Comme le monde regardait brûler Notre-Dame, chacun se demandait ce qu’il y avait d’autre en train de brûler. De quoi l’immolation partielle d’une des plus pures cathédrales gothiques françaises était-elle le symbole ? L’extinction du christianisme en Europe – ou chez la fille aînée de l’Eglise, la nation de Clovis ? D’autres se demandaient si ce n’était pas la fumée plutôt que les flammes qui importait, ce signe prophétique d’avertissement, une incitation à se réveiller, à être attentif, à éteindre le feu maintenant, avant qu’il ne soit trop tard. Et à rebâtir.
Maintenant, Notre-Dame est là, une partie de ses voûtes effondrées, ses murs, debout depuis des siècles grâce à l’élégance de l’ingénieux système médiéval de répartition des poussées sur des voûtes et des contreforts, maintenant vulnérables à l’effondrement si un vent violent devait souffler sur Paris. Le gouvernement français s’engage à la reconstruire ; les nantis et les institutions du monde entier s’engagent à donner des fonds à cette fin. Etonnamment, le petit reste de fervents catholiques de France et nombre de leurs concitoyens non pratiquants se tournent pour prier et veiller sur la fragile structure toujours érigée vers Dieu dans le désir et l’émerveillement.
************
Actions à mener >>
1. Recopiez mot pour mot tout le passage du texte sur Notre-Dame allant de « Maintenant, Notre-Dame est » jusqu'à « désir et l’émerveillement. ».
2. Répondez aux questions suivantes à partir du texte sur Notre-Dame.
(a) De quel style la cathédrale est-elle qualifiée ?
(b) Qu'est-ce qui pourrait provoquer l'effondrement de ses murs ?
(c) Qui s'engage à la reconstruire ?
3. Énumérez toutes les actions auxquelles, selon le texte sur Notre-Dame, la fumée servirait d'incitation.
Les entrées ci-après proviennent d'une autre source.

Données fournies >>
************
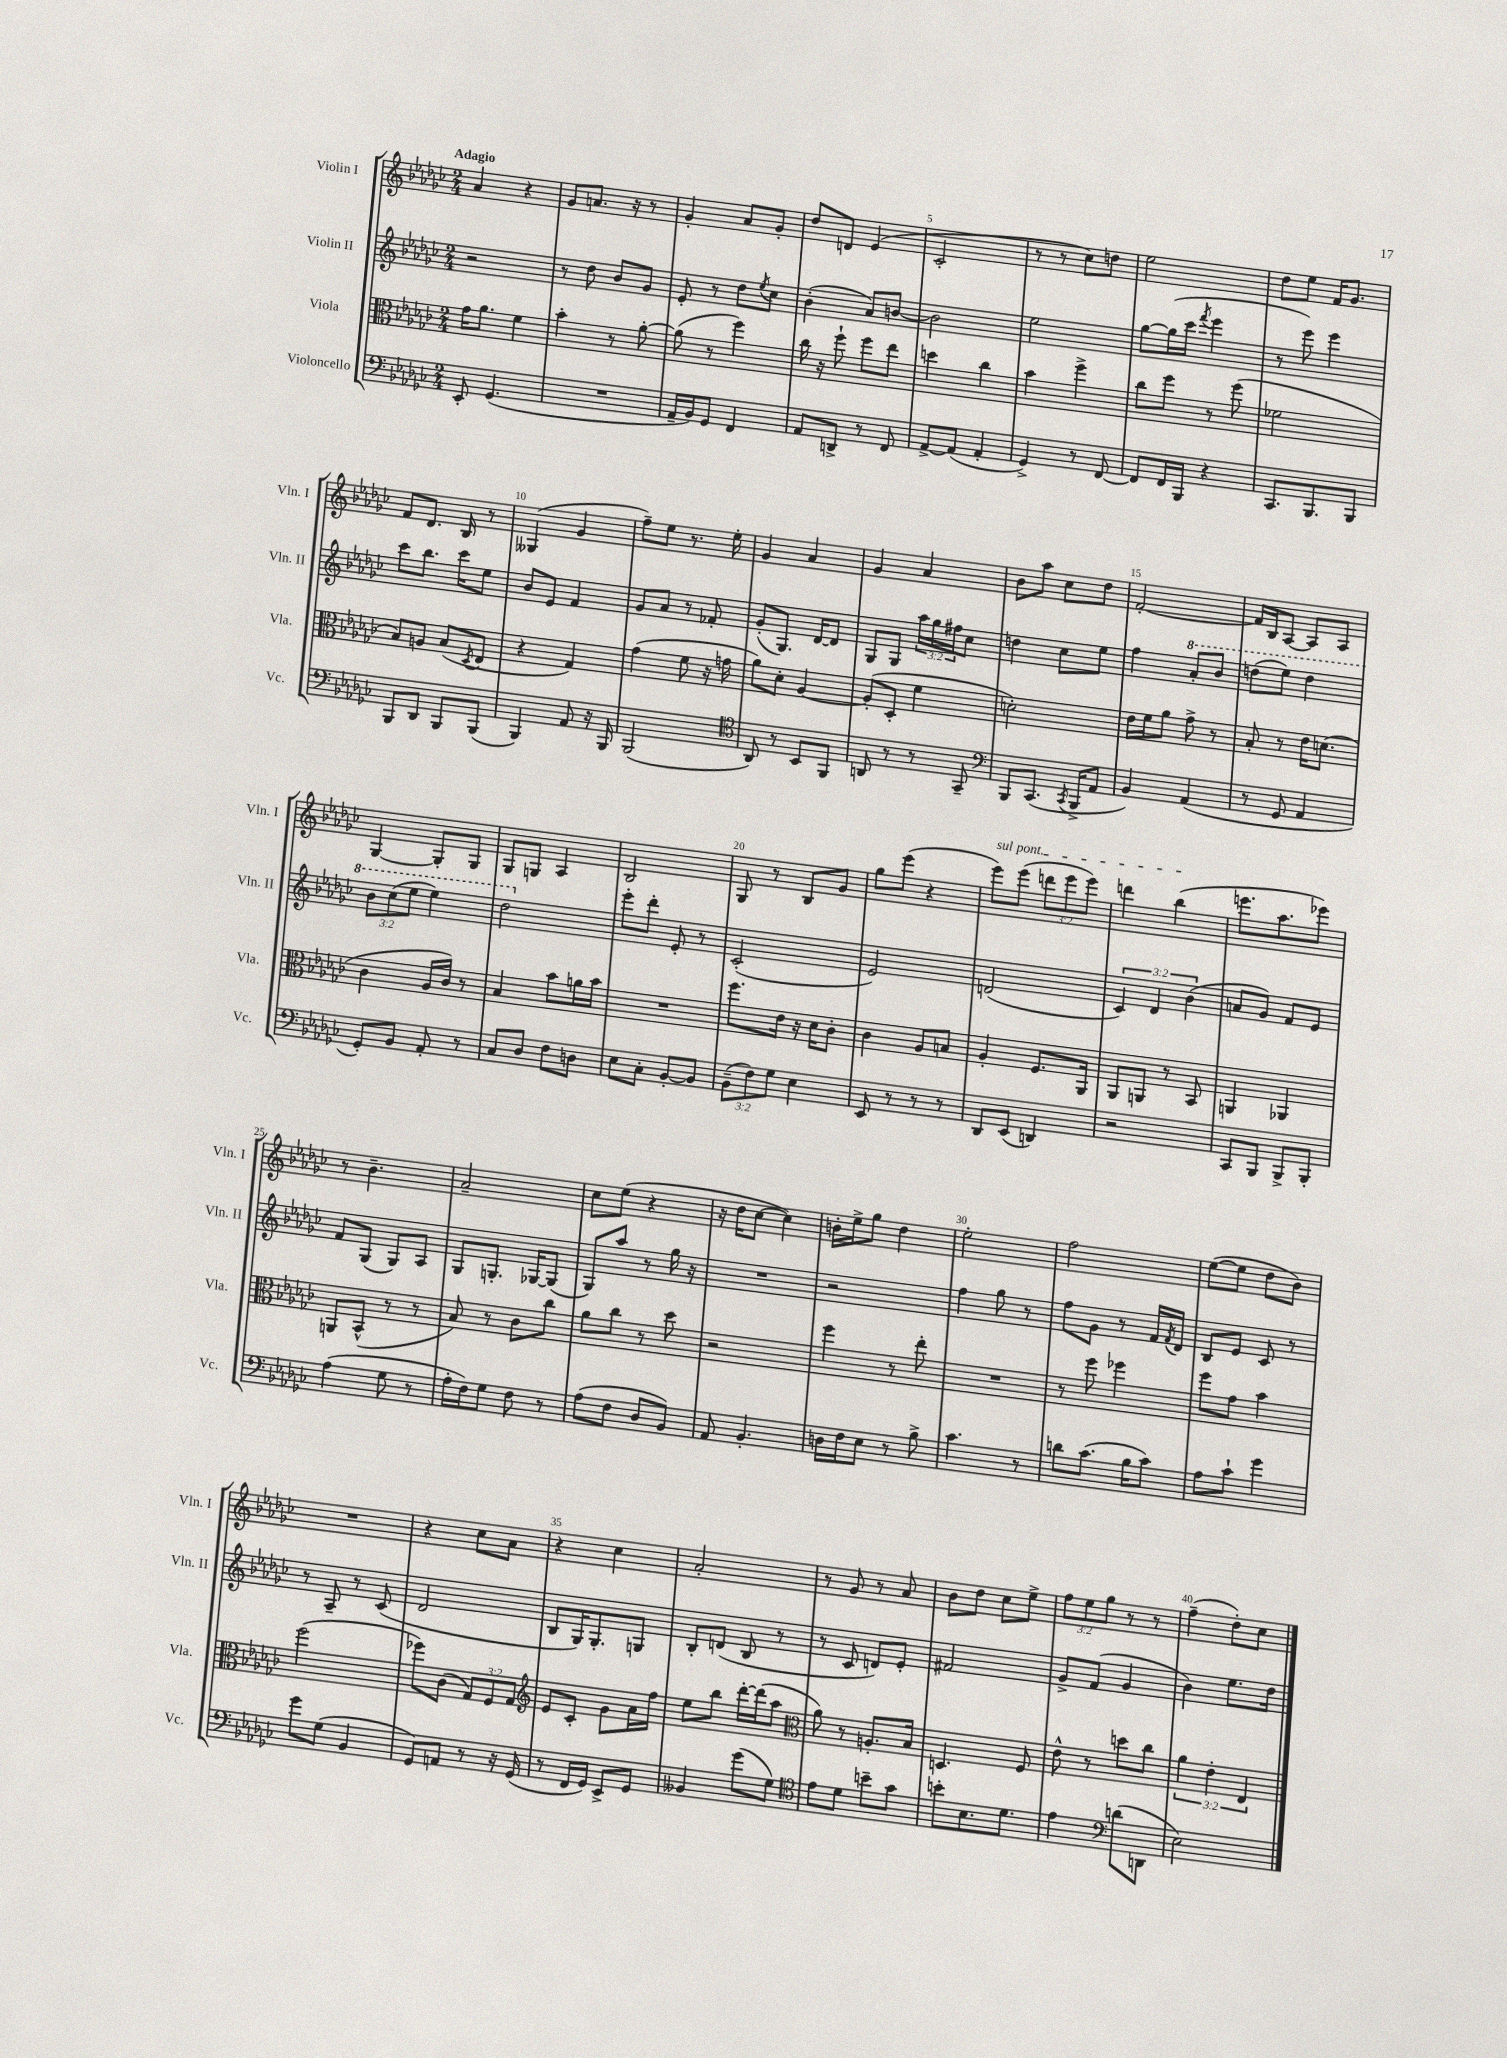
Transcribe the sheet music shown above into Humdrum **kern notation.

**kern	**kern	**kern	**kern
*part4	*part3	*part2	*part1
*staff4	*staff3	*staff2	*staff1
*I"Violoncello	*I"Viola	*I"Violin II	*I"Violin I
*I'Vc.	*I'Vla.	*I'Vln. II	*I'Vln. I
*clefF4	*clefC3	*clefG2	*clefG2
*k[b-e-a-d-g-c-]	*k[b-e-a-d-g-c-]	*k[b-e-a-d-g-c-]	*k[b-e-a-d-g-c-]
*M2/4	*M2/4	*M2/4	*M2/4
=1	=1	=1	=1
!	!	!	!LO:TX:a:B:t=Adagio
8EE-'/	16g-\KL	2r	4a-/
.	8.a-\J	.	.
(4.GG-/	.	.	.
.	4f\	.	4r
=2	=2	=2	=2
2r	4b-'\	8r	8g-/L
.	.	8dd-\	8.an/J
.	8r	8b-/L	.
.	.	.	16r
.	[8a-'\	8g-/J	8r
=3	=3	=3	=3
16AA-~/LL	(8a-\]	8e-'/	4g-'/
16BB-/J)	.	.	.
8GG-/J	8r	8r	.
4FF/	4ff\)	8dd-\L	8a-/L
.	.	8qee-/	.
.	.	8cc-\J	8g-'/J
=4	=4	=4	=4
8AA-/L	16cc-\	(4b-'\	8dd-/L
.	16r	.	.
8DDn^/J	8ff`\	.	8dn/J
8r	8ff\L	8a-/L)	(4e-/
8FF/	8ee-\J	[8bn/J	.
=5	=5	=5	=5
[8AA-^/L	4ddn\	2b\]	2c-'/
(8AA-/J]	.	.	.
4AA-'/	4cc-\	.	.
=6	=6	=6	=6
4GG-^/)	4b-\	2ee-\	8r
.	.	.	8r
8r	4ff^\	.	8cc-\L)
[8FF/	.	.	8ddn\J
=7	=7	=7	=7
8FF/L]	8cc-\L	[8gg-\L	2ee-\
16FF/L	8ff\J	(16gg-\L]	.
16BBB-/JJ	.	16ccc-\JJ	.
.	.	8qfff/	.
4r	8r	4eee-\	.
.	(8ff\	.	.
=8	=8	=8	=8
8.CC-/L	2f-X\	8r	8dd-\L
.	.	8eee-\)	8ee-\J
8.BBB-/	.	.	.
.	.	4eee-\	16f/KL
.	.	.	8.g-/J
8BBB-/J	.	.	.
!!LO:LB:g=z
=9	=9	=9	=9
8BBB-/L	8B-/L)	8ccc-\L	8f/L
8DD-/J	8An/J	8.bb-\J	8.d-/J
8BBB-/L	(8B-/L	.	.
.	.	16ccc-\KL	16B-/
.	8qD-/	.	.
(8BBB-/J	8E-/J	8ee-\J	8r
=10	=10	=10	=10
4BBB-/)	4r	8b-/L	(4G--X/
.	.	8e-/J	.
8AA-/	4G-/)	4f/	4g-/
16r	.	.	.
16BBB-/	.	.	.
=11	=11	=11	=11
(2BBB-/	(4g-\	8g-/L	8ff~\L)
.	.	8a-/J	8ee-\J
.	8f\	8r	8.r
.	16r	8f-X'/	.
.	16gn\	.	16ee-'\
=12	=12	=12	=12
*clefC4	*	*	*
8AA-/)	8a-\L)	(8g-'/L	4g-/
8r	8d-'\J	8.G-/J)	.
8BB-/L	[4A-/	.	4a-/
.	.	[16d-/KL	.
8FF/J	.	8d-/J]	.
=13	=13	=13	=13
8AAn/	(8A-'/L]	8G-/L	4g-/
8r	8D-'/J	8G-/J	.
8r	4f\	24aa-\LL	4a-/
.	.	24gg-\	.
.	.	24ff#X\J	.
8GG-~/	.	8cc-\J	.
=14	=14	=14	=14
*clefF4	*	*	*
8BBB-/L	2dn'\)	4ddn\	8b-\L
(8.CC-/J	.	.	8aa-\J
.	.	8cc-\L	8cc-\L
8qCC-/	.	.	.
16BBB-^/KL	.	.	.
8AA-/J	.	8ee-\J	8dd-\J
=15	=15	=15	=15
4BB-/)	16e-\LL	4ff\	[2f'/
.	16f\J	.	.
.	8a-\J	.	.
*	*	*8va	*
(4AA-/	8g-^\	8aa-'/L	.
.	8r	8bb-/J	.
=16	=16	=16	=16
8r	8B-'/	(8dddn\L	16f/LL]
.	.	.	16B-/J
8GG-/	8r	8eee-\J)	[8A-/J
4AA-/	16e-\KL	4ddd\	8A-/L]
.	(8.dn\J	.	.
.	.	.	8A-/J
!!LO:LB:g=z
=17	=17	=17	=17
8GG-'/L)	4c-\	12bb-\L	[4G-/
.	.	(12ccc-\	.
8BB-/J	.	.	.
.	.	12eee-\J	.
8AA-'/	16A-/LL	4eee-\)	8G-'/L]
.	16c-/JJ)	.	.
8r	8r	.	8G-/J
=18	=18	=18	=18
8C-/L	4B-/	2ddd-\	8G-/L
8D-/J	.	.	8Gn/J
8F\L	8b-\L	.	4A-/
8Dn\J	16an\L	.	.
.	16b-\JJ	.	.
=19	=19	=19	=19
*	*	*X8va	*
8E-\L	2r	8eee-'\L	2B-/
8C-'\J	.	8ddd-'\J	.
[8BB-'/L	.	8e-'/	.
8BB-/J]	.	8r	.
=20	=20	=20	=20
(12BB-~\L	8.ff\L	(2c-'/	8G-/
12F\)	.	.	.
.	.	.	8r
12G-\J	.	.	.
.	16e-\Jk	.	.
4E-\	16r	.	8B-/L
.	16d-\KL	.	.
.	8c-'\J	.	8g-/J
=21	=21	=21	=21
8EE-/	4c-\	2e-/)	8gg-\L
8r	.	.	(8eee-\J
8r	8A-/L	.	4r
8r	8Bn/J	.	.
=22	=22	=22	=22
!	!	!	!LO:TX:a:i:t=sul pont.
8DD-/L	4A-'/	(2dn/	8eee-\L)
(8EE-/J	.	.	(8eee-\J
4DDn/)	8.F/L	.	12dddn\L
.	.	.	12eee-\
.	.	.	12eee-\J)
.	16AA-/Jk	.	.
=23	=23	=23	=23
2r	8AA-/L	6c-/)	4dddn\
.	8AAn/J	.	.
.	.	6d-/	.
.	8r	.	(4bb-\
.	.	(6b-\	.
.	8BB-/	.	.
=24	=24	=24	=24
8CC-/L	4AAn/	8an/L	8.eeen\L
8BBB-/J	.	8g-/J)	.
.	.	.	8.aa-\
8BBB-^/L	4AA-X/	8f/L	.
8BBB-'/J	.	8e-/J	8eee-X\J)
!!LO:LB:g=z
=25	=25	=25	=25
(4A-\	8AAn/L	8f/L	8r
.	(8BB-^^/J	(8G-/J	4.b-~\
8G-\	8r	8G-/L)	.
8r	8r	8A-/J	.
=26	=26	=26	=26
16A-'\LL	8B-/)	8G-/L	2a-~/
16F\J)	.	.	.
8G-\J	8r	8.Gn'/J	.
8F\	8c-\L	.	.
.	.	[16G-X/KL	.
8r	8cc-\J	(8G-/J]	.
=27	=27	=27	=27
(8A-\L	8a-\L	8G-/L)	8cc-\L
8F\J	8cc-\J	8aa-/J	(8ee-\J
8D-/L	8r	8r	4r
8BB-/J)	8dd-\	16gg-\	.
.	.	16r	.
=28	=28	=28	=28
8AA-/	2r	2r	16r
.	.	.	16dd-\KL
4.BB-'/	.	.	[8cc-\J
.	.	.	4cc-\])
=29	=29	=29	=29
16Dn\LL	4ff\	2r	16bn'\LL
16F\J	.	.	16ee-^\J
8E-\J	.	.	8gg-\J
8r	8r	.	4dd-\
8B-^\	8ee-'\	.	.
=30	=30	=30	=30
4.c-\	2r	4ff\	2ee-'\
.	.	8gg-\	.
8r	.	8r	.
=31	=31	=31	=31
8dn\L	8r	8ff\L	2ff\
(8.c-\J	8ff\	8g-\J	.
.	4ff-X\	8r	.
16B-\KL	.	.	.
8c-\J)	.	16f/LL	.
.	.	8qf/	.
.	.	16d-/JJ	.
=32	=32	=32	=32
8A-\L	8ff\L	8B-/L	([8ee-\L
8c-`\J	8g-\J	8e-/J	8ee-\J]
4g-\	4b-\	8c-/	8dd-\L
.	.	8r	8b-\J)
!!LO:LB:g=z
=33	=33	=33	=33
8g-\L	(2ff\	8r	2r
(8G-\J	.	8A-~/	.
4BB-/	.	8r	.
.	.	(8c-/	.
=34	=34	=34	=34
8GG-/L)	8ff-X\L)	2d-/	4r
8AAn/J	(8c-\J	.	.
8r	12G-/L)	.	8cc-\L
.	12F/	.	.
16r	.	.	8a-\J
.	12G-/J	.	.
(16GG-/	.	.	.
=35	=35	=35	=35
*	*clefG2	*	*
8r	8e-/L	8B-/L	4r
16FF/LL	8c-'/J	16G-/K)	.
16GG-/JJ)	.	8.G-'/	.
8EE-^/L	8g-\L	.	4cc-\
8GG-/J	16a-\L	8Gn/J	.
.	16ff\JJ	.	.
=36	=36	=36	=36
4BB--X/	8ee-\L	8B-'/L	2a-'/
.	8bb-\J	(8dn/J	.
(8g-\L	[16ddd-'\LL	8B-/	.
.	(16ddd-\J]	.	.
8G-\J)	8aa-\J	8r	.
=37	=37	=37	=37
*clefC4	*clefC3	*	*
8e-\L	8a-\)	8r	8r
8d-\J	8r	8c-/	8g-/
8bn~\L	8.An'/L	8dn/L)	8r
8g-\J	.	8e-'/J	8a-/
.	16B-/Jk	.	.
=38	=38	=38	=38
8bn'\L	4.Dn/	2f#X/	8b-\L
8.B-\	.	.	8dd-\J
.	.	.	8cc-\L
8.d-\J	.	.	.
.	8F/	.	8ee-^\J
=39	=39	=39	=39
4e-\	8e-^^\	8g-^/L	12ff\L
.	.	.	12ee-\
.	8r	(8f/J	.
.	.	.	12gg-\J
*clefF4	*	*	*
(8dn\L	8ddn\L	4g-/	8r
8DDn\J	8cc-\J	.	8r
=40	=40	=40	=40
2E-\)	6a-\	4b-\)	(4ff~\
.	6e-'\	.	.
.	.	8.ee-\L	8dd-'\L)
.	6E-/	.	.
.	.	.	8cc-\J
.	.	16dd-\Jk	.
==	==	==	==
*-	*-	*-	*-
************
Réponses >>
1.
Maintenant, Notre-Dame est là, une partie de ses voûtes effondrées, ses murs, debout depuis des siècles grâce à l’élégance de l’ingénieux système médiéval de répartition des poussées sur des voûtes et des contreforts, maintenant vulnérables à l’effondrement si un vent violent devait souffler sur Paris. Le gouvernement français s’engage à la reconstruire ; les nantis et les institutions du monde entier s’engagent à donner des fonds à cette fin. Etonnamment, le petit reste de fervents catholiques de France et nombre de leurs concitoyens non pratiquants se tournent pour prier et veiller sur la fragile structure toujours érigée vers Dieu dans le désir et l’émerveillement.

2.
(a) Elle est qualifiée de cathédrale gothique, l'une des plus pures de France.
(b) Un vent violent soufflant sur Paris.
(c) Le gouvernement français.

3.
- Se réveiller
- Être attentif
- Éteindre le feu maintenant, avant qu'il ne soit trop tard
- Rebâtir